In light of this court's determination that it was the landlord's responsibility to make the substantial repairs necessitated to repair the roof structure, not the tenant's responsibility, the refusal by the landlord to do so despite numerous requests by the tenant constituted a constructive eviction and tenant was not required to pay rent after such eviction. Being that the tenant could not occupy his suite without suffering constant water leaks emanating from the roof, there was a substantial interference with his possession and/or enjoyment and therefore his leasehold was essentially worthless. As such, this court holds that the tenant correctly analyzed the situation when he vacated the premises and surrendered the keys to the landlord within approximately 3–months time of his initial occupancy. It is clear to this court that notwithstanding that the defendant tenant is a commercial tenant, he is nonetheless entitled to his "rent money's worth" in services and maintenance.

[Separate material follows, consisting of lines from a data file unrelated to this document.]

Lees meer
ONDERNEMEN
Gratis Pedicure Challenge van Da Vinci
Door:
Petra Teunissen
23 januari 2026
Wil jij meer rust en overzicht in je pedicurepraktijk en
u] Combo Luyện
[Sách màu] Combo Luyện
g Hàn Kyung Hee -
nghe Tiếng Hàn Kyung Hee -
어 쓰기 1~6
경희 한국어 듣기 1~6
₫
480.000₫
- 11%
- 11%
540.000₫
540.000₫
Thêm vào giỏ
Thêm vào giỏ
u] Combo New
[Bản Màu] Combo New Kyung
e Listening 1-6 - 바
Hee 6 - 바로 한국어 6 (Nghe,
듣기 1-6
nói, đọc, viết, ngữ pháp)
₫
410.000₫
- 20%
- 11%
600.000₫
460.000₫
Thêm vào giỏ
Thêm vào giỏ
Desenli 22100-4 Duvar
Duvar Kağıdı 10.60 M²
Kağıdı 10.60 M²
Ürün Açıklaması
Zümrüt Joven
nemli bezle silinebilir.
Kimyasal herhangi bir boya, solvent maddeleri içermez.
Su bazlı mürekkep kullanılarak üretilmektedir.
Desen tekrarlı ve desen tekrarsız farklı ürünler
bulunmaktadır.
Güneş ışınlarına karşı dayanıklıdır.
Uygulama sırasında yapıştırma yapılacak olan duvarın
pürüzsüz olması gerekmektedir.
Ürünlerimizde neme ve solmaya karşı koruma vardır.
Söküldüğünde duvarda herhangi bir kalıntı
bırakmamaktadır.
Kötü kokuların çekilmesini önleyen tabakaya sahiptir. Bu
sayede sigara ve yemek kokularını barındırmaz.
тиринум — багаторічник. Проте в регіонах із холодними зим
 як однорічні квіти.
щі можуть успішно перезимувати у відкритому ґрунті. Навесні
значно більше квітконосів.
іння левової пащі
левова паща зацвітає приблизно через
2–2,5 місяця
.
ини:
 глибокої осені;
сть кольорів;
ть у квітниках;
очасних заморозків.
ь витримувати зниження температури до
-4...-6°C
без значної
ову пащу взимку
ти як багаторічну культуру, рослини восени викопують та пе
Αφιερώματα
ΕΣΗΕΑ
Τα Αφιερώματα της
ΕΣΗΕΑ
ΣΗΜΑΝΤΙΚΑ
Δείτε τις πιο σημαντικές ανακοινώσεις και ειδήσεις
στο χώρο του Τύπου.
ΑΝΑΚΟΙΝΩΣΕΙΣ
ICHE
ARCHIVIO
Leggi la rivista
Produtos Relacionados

This court furthermore credits the defendant's testimony that from the very commencement of his occupancy he filed complaints by telephone communications about the roof leaks. Said telephonic complaints were lodged prior to falling into arrears in his rental payments.
Therefore the court renders a judgment in favor of the defendant, QAZIM DODA, the matter is dismissed and no monetary award is granted.